Accompanying this are exclamation-mark sidequests to pick up in town or out in the world, often leading to an instanced dungeon of their own, and the more lavishly scripted main quests, with cutscenes and cinematics of their own. And it all adds up to a world full of stuff to do, and one that can distract you for hours at a time. After 10 hours, at level 22, I feel like I've barely seen any of it. This place is massive, and you're going to be here for a very long time.
That's the world, and my only real critique of it is that no mounts were available in my build to ride around it on, and it feels it's designed for them. I'm also not sure about having to retrace my steps out of dungeons after I've cleared them, which adds more time on - why are there no portals back to the top?
Enticing you to explore the world is a new system in the game called Aspects. These are unlocked from a Codex of Power for doing things like conquering a dungeon you find somewhere. Aspects themselves are buffs like you find on legendary items, and once unlocked, can be applied to items at an Occultist - a new vendor type in the game. Effectively, this means you can make rare (yellow) items into legendary (orange) ones, and it gives you more versatility in tailoring character builds.

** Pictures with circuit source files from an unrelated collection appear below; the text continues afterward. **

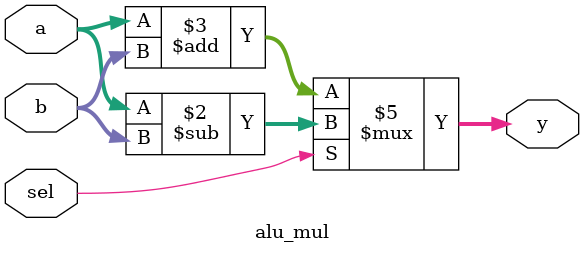
<source format=v>
module alu_mul #(parameter N = 4) (
    input [N-1:0] a, b,
    input sel,
    output reg [N-1:0] y
);
    always @(*) begin
        if(sel) begin
            y <= a - b;
        end
        else begin
            y <= a + b;
        end
    end
endmodule
</source>
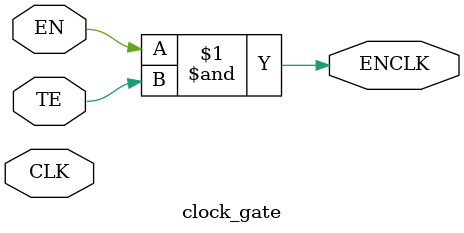
<source format=v>

module TLATNTSCAX2TS (
  input E,
  input SE,
  input CK,
  output ECK
);

  assign ECK = E & SE;

endmodule
module clock_gate (
  input CLK,
  input EN,
  input TE,
  output ENCLK
);
 
  assign ENCLK = EN & TE;

endmodule
</source>
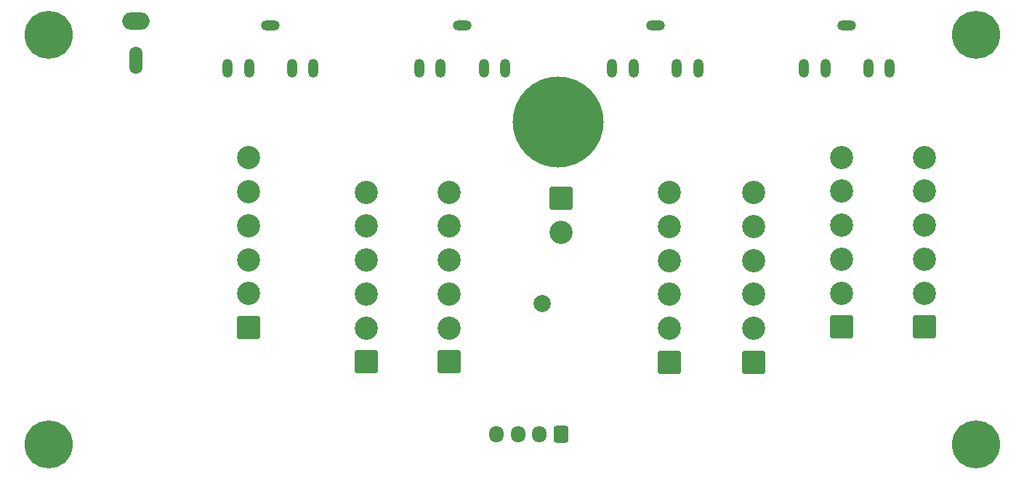
<source format=gbr>
%TF.GenerationSoftware,KiCad,Pcbnew,(6.0.8)*%
%TF.CreationDate,2022-10-25T18:18:37+09:00*%
%TF.ProjectId,amp-input,616d702d-696e-4707-9574-2e6b69636164,rev?*%
%TF.SameCoordinates,Original*%
%TF.FileFunction,Soldermask,Top*%
%TF.FilePolarity,Negative*%
%FSLAX46Y46*%
G04 Gerber Fmt 4.6, Leading zero omitted, Abs format (unit mm)*
G04 Created by KiCad (PCBNEW (6.0.8)) date 2022-10-25 18:18:37*
%MOMM*%
%LPD*%
G01*
G04 APERTURE LIST*
G04 Aperture macros list*
%AMRoundRect*
0 Rectangle with rounded corners*
0 $1 Rounding radius*
0 $2 $3 $4 $5 $6 $7 $8 $9 X,Y pos of 4 corners*
0 Add a 4 corners polygon primitive as box body*
4,1,4,$2,$3,$4,$5,$6,$7,$8,$9,$2,$3,0*
0 Add four circle primitives for the rounded corners*
1,1,$1+$1,$2,$3*
1,1,$1+$1,$4,$5*
1,1,$1+$1,$6,$7*
1,1,$1+$1,$8,$9*
0 Add four rect primitives between the rounded corners*
20,1,$1+$1,$2,$3,$4,$5,0*
20,1,$1+$1,$4,$5,$6,$7,0*
20,1,$1+$1,$6,$7,$8,$9,0*
20,1,$1+$1,$8,$9,$2,$3,0*%
G04 Aperture macros list end*
%ADD10RoundRect,0.250001X1.099999X-1.099999X1.099999X1.099999X-1.099999X1.099999X-1.099999X-1.099999X0*%
%ADD11C,2.700000*%
%ADD12RoundRect,0.250001X-1.099999X1.099999X-1.099999X-1.099999X1.099999X-1.099999X1.099999X1.099999X0*%
%ADD13C,3.600000*%
%ADD14C,5.600000*%
%ADD15C,0.900000*%
%ADD16C,10.600000*%
%ADD17O,1.200000X2.200000*%
%ADD18O,2.200000X1.200000*%
%ADD19RoundRect,0.250000X0.600000X0.725000X-0.600000X0.725000X-0.600000X-0.725000X0.600000X-0.725000X0*%
%ADD20O,1.700000X1.950000*%
%ADD21C,2.000000*%
%ADD22O,1.500000X3.200000*%
%ADD23O,3.200000X2.000000*%
G04 APERTURE END LIST*
D10*
%TO.C,J9*%
X171066000Y-103388000D03*
D11*
X171066000Y-99428000D03*
X171066000Y-95468000D03*
X171066000Y-91508000D03*
X171066000Y-87548000D03*
X171066000Y-83588000D03*
%TD*%
D12*
%TO.C,J5*%
X158398000Y-84295500D03*
D11*
X158398000Y-88255500D03*
%TD*%
D13*
%TO.C,H4*%
X206756000Y-112977000D03*
D14*
X206756000Y-112977000D03*
%TD*%
D13*
%TO.C,H3*%
X98704400Y-65227200D03*
D14*
X98704400Y-65227200D03*
%TD*%
D13*
%TO.C,H2*%
X206756000Y-65225000D03*
D14*
X206756000Y-65225000D03*
%TD*%
D15*
%TO.C,H1*%
X158102000Y-79360000D03*
X162077000Y-75385000D03*
X154127000Y-75385000D03*
D16*
X158102000Y-75385000D03*
D15*
X155291251Y-72574251D03*
X160912749Y-72574251D03*
X158102000Y-71410000D03*
X155291251Y-78195749D03*
X160912749Y-78195749D03*
%TD*%
D17*
%TO.C,J3*%
X151911200Y-69139200D03*
X149411200Y-69139200D03*
D18*
X146911200Y-64139200D03*
D17*
X141911200Y-69139200D03*
X144411200Y-69139200D03*
%TD*%
D10*
%TO.C,J13*%
X122034000Y-99353000D03*
D11*
X122034000Y-95393000D03*
X122034000Y-91433000D03*
X122034000Y-87473000D03*
X122034000Y-83513000D03*
X122034000Y-79553000D03*
%TD*%
D17*
%TO.C,J1*%
X196716800Y-69139200D03*
X194216800Y-69139200D03*
D18*
X191716800Y-64139200D03*
D17*
X186716800Y-69139200D03*
X189216800Y-69139200D03*
%TD*%
%TO.C,J2*%
X174390200Y-69139200D03*
X171890200Y-69139200D03*
D18*
X169390200Y-64139200D03*
D17*
X164390200Y-69139200D03*
X166890200Y-69139200D03*
%TD*%
D10*
%TO.C,J12*%
X135708000Y-103350500D03*
D11*
X135708000Y-99390500D03*
X135708000Y-95430500D03*
X135708000Y-91470500D03*
X135708000Y-87510500D03*
X135708000Y-83550500D03*
%TD*%
D13*
%TO.C,H5*%
X98704400Y-112979200D03*
D14*
X98704400Y-112979200D03*
%TD*%
D19*
%TO.C,J6*%
X158416000Y-111760000D03*
D20*
X155916000Y-111760000D03*
X153416000Y-111760000D03*
X150916000Y-111760000D03*
%TD*%
D10*
%TO.C,J11*%
X145360000Y-103350500D03*
D11*
X145360000Y-99390500D03*
X145360000Y-95430500D03*
X145360000Y-91470500D03*
X145360000Y-87510500D03*
X145360000Y-83550500D03*
%TD*%
D10*
%TO.C,J10*%
X180878000Y-103388000D03*
D11*
X180878000Y-99428000D03*
X180878000Y-95468000D03*
X180878000Y-91508000D03*
X180878000Y-87548000D03*
X180878000Y-83588000D03*
%TD*%
D21*
%TO.C,TP2*%
X156260800Y-96520000D03*
%TD*%
D17*
%TO.C,J4*%
X129584600Y-69139200D03*
X127084600Y-69139200D03*
D18*
X124584600Y-64139200D03*
D17*
X119584600Y-69139200D03*
X122084600Y-69139200D03*
%TD*%
D10*
%TO.C,J8*%
X200732000Y-99286500D03*
D11*
X200732000Y-95326500D03*
X200732000Y-91366500D03*
X200732000Y-87406500D03*
X200732000Y-83446500D03*
X200732000Y-79486500D03*
%TD*%
D22*
%TO.C,J14*%
X108864400Y-68139200D03*
D23*
X108864400Y-63639200D03*
%TD*%
D10*
%TO.C,J7*%
X191080000Y-99286500D03*
D11*
X191080000Y-95326500D03*
X191080000Y-91366500D03*
X191080000Y-87406500D03*
X191080000Y-83446500D03*
X191080000Y-79486500D03*
%TD*%
M02*

</source>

Versatility can be seen plainly in the skill system in the game too. It's much deeper than Diablo 3. It's based around a skill-tree system, which slowly opens up as you spend more points in it, but there are branches and permutations far beyond the capacity of points you'll have to spend on them, meaning you'll have to specialise. It's such a dizzying amount of choice you can even filter it by keywords, and I think the game expects you to be constantly changing your mind because it offers you respecs directly from the tree itself.
As excited as I am by what I've played, then, it's important to remind you that there are things I haven't seen in this build that are crucially important to the vision of Diablo 4. Namely, the shared world, which other players run around and play in alongside you. I only saw a couple of other players in town in the time I played, and after we performed a few emotes, and traded some elixirs, we went on our way.
I didn't see any world bosses either, and these are a Big New Thing for Diablo. They are like organic raids - huge encounters that will serve like a magnet for pulling people together. I remember encountering one at BlizzCon 2019 and it was a proper spectacle. And while one was added to this earlier part of the game for us to see (they normally appear later, when you're approaching the endgame, at around character level 45), it was too rare for me to see.
I also haven't tried the Adventure Mode-like Whispers system, or the Nightmare Dungeons, or the Helltide areas, or the Fields of Hatred PvP, all of which will shape the endgame in Diablo 4.
What I have tried, though, was a reassuringly single-player Diablo experience. One in which you can see a generational difference between it and the Diablo experiences that have come before. It's in how the game looks but also in how the game feels: like it's one big thing, one big world, and one with big ideas about how people collaboratively play it. There are still question marks but there are also now some answers, and perhaps the biggest one is whether Diablo 4 will be worth the wait, and on this evidence, yes, absolutely, it is.